EghtesadOnline: Plans are underway for eleven agent banks to sell foreign currency to non-commercial, everyday purposes as part of a new mechanism to reform the volatile currency market, says Mehdi Kasraei-Pour, head of CBI's Department for Forex Polices and Regulations.
Currency for non-commercial needs can be sold in two ways: cash or through the transfer ‘Hawala’ system, the Central Bank of Iran website quoted him as saying.
The number of cases which are payable in cash has increased in the new mechanism due to banks’ limitations in correspondent relations and the inability of exchange bureaux to handle money transfers through the Hawala, Financial Tribune quoted him as saying.
To increase feasibility and speed in payments, the necessary currency will be made available by the central bank to agent banks through revolving accounts, Kasraei-Pour noted.
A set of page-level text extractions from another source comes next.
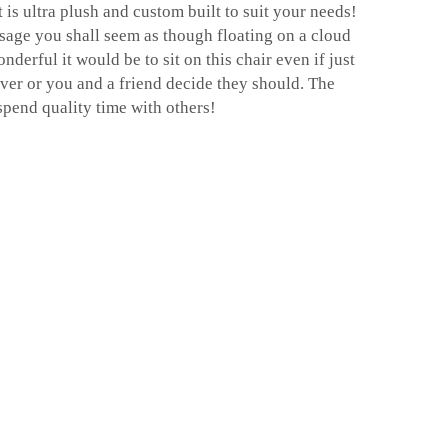
is ultra plush and custom built to suit your needs!
age you shall seem as though floating on a cloud
nderful it would be to sit on this chair even if just
er or you and a friend decide they should. The
spend quality time with others!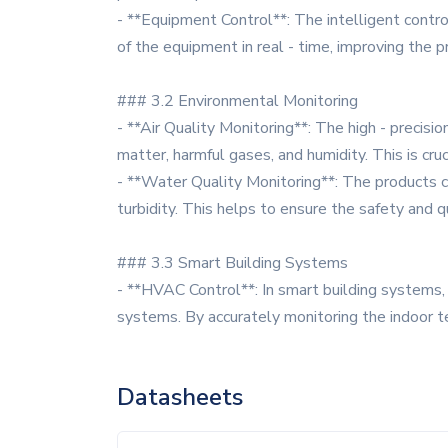
- **Equipment Control**: The intelligent contro
of the equipment in real - time, improving the pr
### 3.2 Environmental Monitoring
- **Air Quality Monitoring**: The high - precisi
matter, harmful gases, and humidity. This is cruc
- **Water Quality Monitoring**: The products c
turbidity. This helps to ensure the safety and q
### 3.3 Smart Building Systems
- **HVAC Control**: In smart building systems, 
systems. By accurately monitoring the indoor t
Datasheets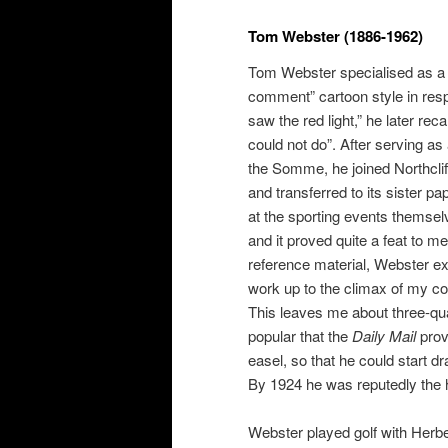
Tom Webster (1886-1962)
Tom Webster specialised as a s
comment” cartoon style in resp
saw the red light,” he later rec
could not do”. After serving as
the Somme, he joined Northcli
and transferred to its sister pa
at the sporting events themse
and it proved quite a feat to m
reference material, Webster exp
work up to the climax of my com
This leaves me about three-quar
popular that the
Daily Mail
prov
easel, so that he could start d
By 1924 he was reputedly the h
Webster played golf with Herb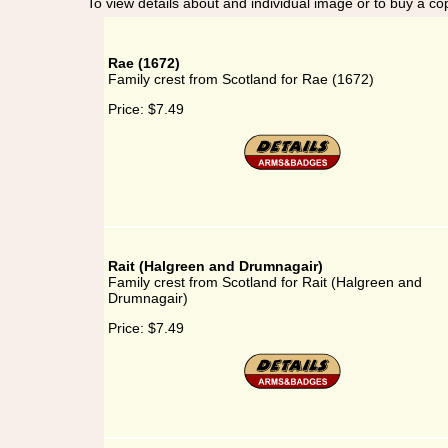
To view details about and individual image or to buy a cop
Rae (1672)
Family crest from Scotland for Rae (1672)
Price:
$7.49
Rait (Halgreen and Drumnagair)
Family crest from Scotland for Rait (Halgreen and
Drumnagair)
Price:
$7.49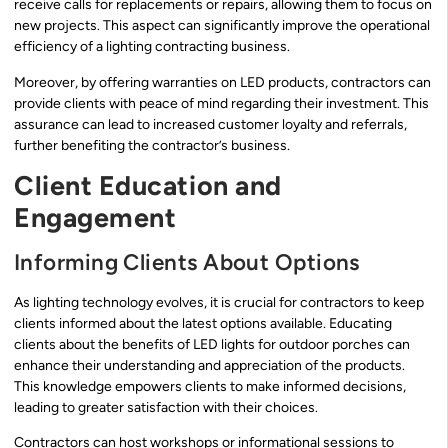
receive calls for replacements or repairs, allowing them to focus on
new projects. This aspect can significantly improve the operational
efficiency of a lighting contracting business.
Moreover, by offering warranties on LED products, contractors can
provide clients with peace of mind regarding their investment. This
assurance can lead to increased customer loyalty and referrals,
further benefiting the contractor’s business.
Client Education and
Engagement
Informing Clients About Options
As lighting technology evolves, it is crucial for contractors to keep
clients informed about the latest options available. Educating
clients about the benefits of LED lights for outdoor porches can
enhance their understanding and appreciation of the products.
This knowledge empowers clients to make informed decisions,
leading to greater satisfaction with their choices.
Contractors can host workshops or informational sessions to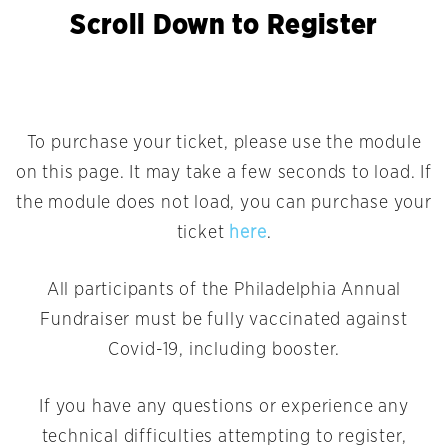
Scroll Down to Register
To purchase your ticket, please use the module
on this page. It may take a few seconds to load. If
the module does not load, you can purchase your
ticket
here
.
All participants of the Philadelphia Annual
Fundraiser must be fully vaccinated against
Covid-19, including booster.
If you have any questions or experience any
technical difficulties attempting to register,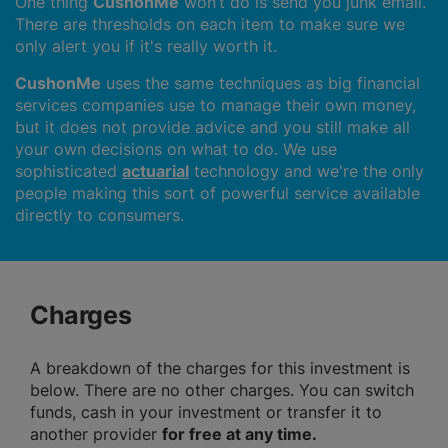
One thing
CushonMe
won’t do is send you junk email.
There are thresholds on each item to make sure we
only alert you if it's really worth it.
CushonMe
uses the same techniques as big financial
services companies use to manage their own money,
but it does not provide advice and you still make all
your own decisions on what to do. We use
sophisticated
actuarial
technology and we're the only
people making this sort of powerful service available
directly to consumers.
Charges
A breakdown of the charges for this investment is
below. There are no other charges. You can switch
funds, cash in your investment or transfer it to
another provider
for free at any time.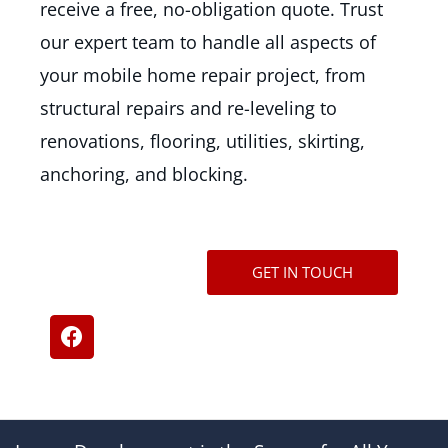
receive a free, no-obligation quote. Trust
our expert team to handle all aspects of
your mobile home repair project, from
structural repairs and re-leveling to
renovations, flooring, utilities, skirting,
anchoring, and blocking.
GET IN TOUCH
F
a
c
e
b
o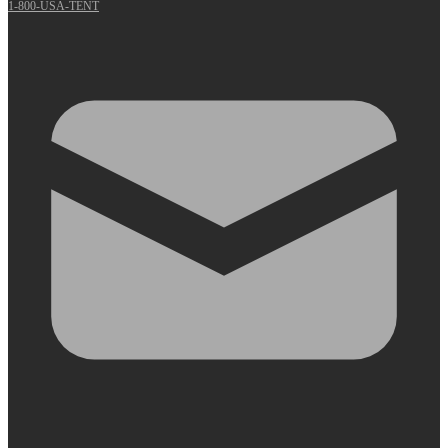
1-800-USA-TENT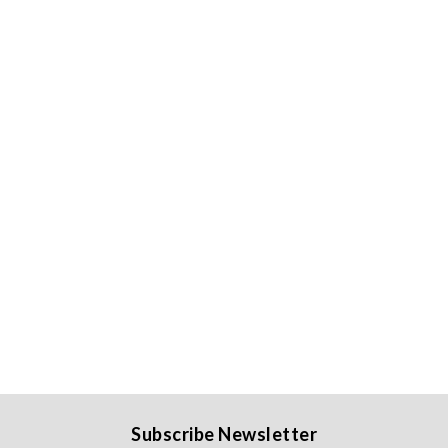
Subscribe Newsletter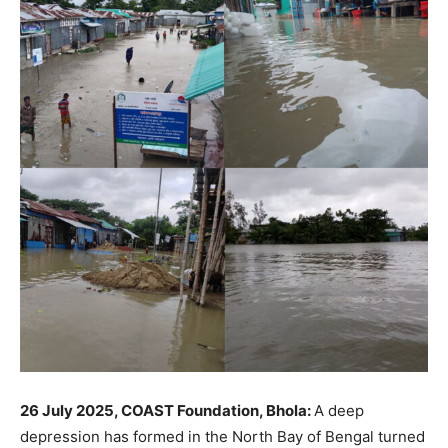
26 July 2025, COAST Foundation, Bhola:
A deep
depression has formed in the North Bay of Bengal turned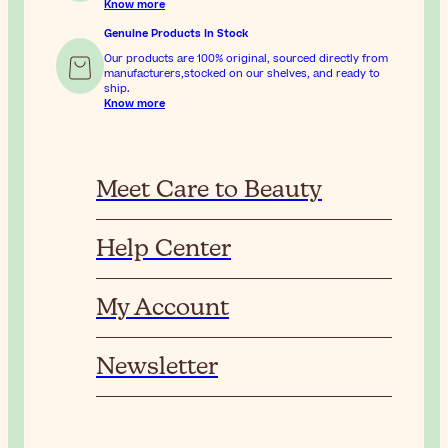
Know more
Genuine Products In Stock
Our products are 100% original, sourced directly from
manufacturers,stocked on our shelves, and ready to
ship.
Know more
Meet Care to Beauty
Help Center
My Account
Newsletter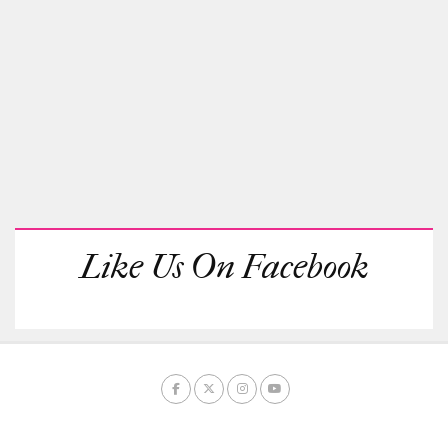
Like Us On Facebook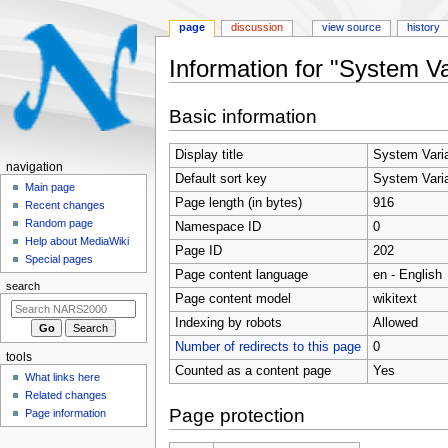
page
discussion
view source
history
Information for "System Va
Jump
Jump
Basic information
to
to
navigation
search
Display title
System Vari
N
navigation
Default sort key
System Vari
a
Main page
Page length (in bytes)
916
Recent changes
v
Random page
Namespace ID
0
i
Help about MediaWiki
Page ID
202
g
Special pages
Page content language
en - English
a
search
t
Page content model
wikitext
i
Indexing by robots
Allowed
o
Number of redirects to this page
0
tools
n
Counted as a content page
Yes
What links here
m
Related changes
e
Page protection
Page information
n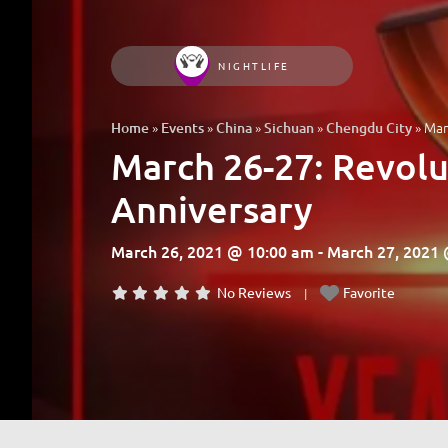
NIGHTLIFE
»
»
»
»
»
Mar
Home
Events
China
Sichuan
Chengdu City
March 26-27: Revol
Anniversary
March 26, 2021 @ 10:00 am - March 27, 2021
No Reviews
Favorite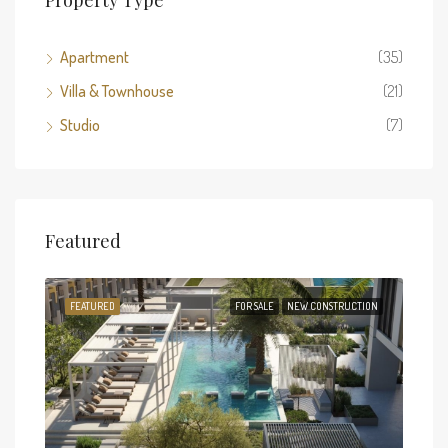
Apartment
(35)
Villa & Townhouse
(21)
Studio
(7)
Featured
TION
FEATURED
FOR SALE
NEW CONSTRUCTION
FEA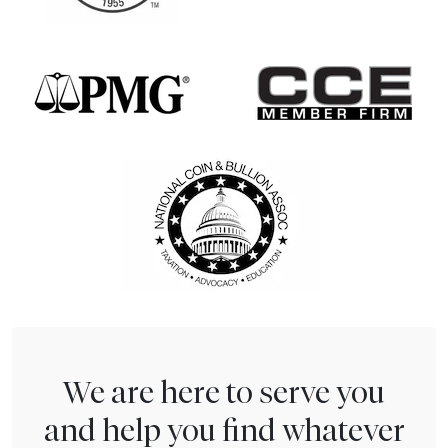
We are here to serve you
and help you find whatever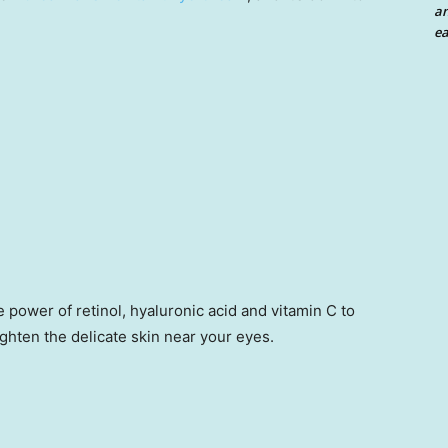
an
ea
 power of retinol, hyaluronic acid and vitamin C to
ghten the delicate skin near your eyes.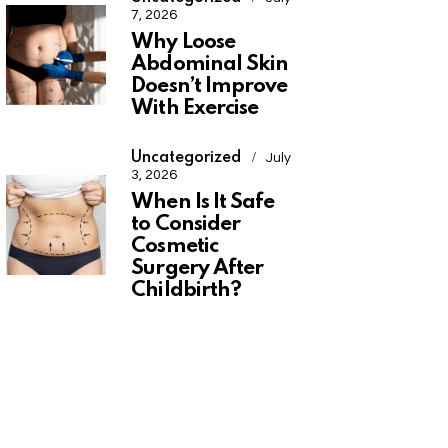
7, 2026
Why Loose
Abdominal Skin
Doesn’t Improve
With Exercise
Uncategorized
July
3, 2026
When Is It Safe
to Consider
Cosmetic
Surgery After
Childbirth?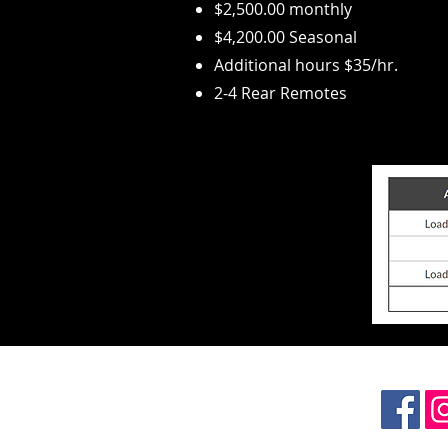
$2,500.00 monthly
$4,200.00 Seasonal
Additional hours $35/
hr.
2-4 Rear Remotes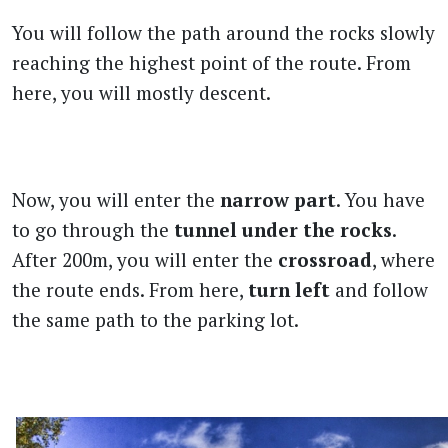
You will follow the path around the rocks slowly
reaching the highest point of the route. From
here, you will mostly descent.
Now, you will enter the
narrow part
. You have
to go through the
tunnel under the rocks
.
After 200m, you will enter the
crossroad
, where
the route ends. From here,
turn left
and follow
the same path to the parking lot.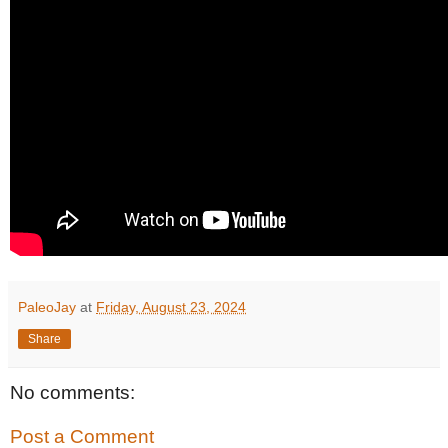
PaleoJay
at
Friday, August 23, 2024
Share
No comments:
Post a Comment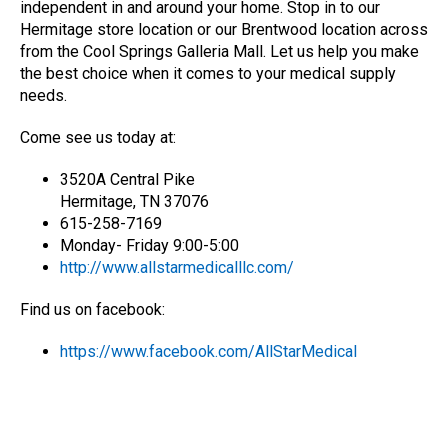
independent in and around your home. Stop in to our
Hermitage store location or our Brentwood location across
from the Cool Springs Galleria Mall. Let us help you make
the best choice when it comes to your medical supply
needs.
Come see us today at:
3520A Central Pike
Hermitage, TN 37076
615-258-7169
Monday- Friday 9:00-5:00
http://www.allstarmedicalllc.com/
Find us on facebook:
https://www.facebook.com/AllStarMedical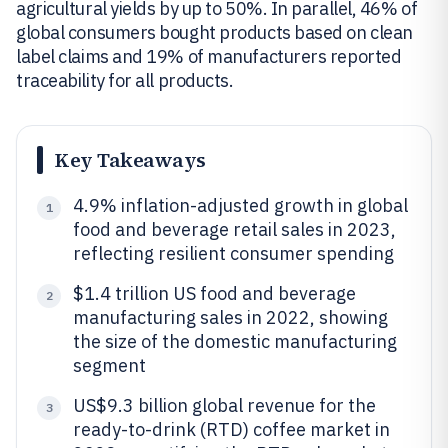
agricultural yields by up to 50%. In parallel, 46% of
global consumers bought products based on clean
label claims and 19% of manufacturers reported
traceability for all products.
Key Takeaways
4.9% inflation-adjusted growth in global
1
food and beverage retail sales in 2023,
reflecting resilient consumer spending
$1.4 trillion US food and beverage
2
manufacturing sales in 2022, showing
the size of the domestic manufacturing
segment
US$9.3 billion global revenue for the
3
ready-to-drink (RTD) coffee market in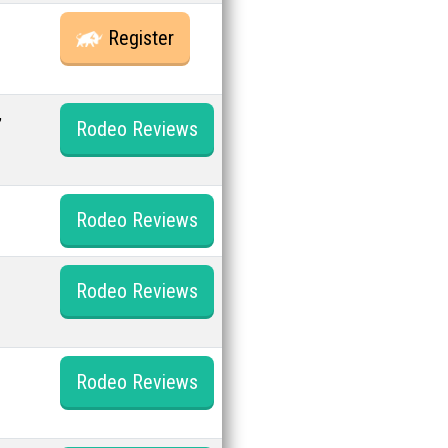
Register
,
Rodeo Reviews
Rodeo Reviews
Rodeo Reviews
Rodeo Reviews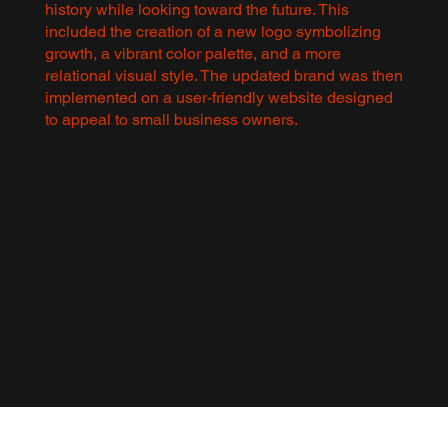
history while looking toward the future. This
included the creation of a new logo symbolizing
growth, a vibrant color palette, and a more
relational visual style. The updated brand was then
implemented on a user-friendly website designed
to appeal to small business owners.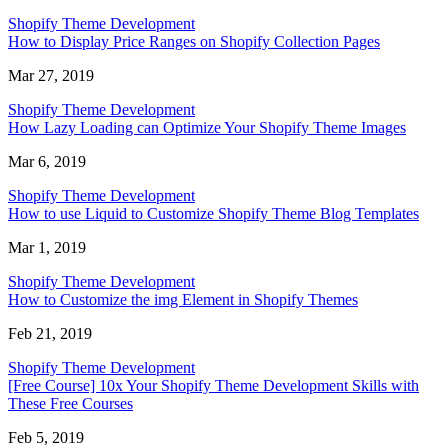
Shopify Theme Development
How to Display Price Ranges on Shopify Collection Pages
Mar 27, 2019
Shopify Theme Development
How Lazy Loading can Optimize Your Shopify Theme Images
Mar 6, 2019
Shopify Theme Development
How to use Liquid to Customize Shopify Theme Blog Templates
Mar 1, 2019
Shopify Theme Development
How to Customize the img Element in Shopify Themes
Feb 21, 2019
Shopify Theme Development
[Free Course] 10x Your Shopify Theme Development Skills with
These Free Courses
Feb 5, 2019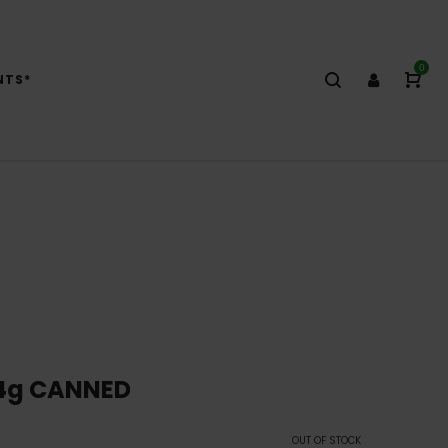
0
NTS*
14g CANNED
OUT OF STOCK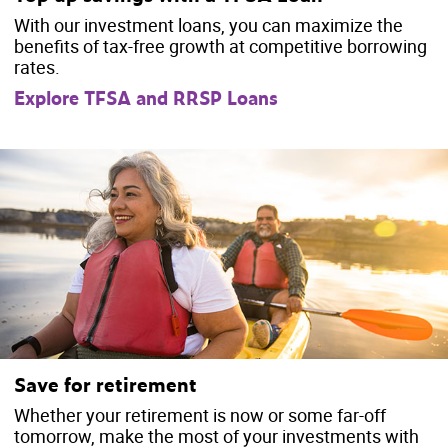
With our investment loans, you can maximize the
benefits of tax-free growth at competitive borrowing
rates.
Explore TFSA and RRSP Loans
Save for retirement
Whether your retirement is now or some far-off
tomorrow, make the most of your investments with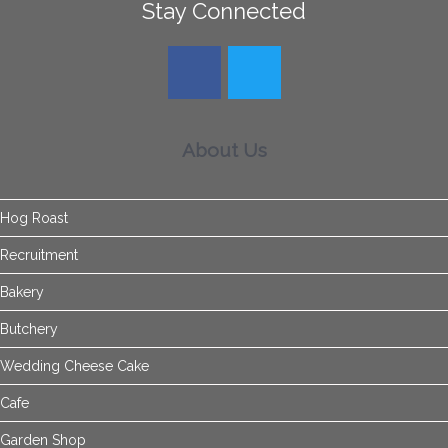
Stay Connected
About Us
Hog Roast
Recruitment
Bakery
Butchery
Wedding Cheese Cake
Cafe
Garden Shop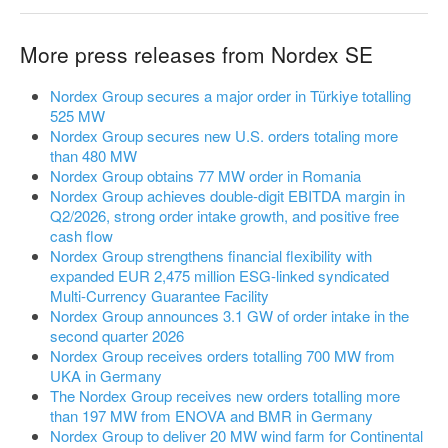
More press releases from Nordex SE
Nordex Group secures a major order in Türkiye totalling
525 MW
Nordex Group secures new U.S. orders totaling more
than 480 MW
Nordex Group obtains 77 MW order in Romania
Nordex Group achieves double-digit EBITDA margin in
Q2/2026, strong order intake growth, and positive free
cash flow
Nordex Group strengthens financial flexibility with
expanded EUR 2,475 million ESG-linked syndicated
Multi-Currency Guarantee Facility
Nordex Group announces 3.1 GW of order intake in the
second quarter 2026
Nordex Group receives orders totalling 700 MW from
UKA in Germany
The Nordex Group receives new orders totalling more
than 197 MW from ENOVA and BMR in Germany
Nordex Group to deliver 20 MW wind farm for Continental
He said if other cases of currency use, which have not been included within the framework of the bank’s currency regulations and directives, are reported to the bank, the bank will look into them and they can be recognized as eligible if the need is perceived as real.
In addition to receiving currency from the central bank, the agent banks have been authorized before to sell currency for non-commercial everyday purposes from their own resources within the framework and regulations they have received from the central bank.
On August 6, the CBI eased foreign exchange rules and allowed exchange shops to resume work at free market rates as part of its latest rescue package intended to calm the volatile market.
The policy was a complete reversal from the one adopted in April which regarded any currency trade outside the banking system as smuggling. The government also fixed the dollar rate at 42,000 rials at the time and said all currency demands would be met at that rate.
The CBI now allows the import of currency and gold into the country by all individuals to help stabilize the forex and gold markets, both of which have been particularly volatile for the past six months.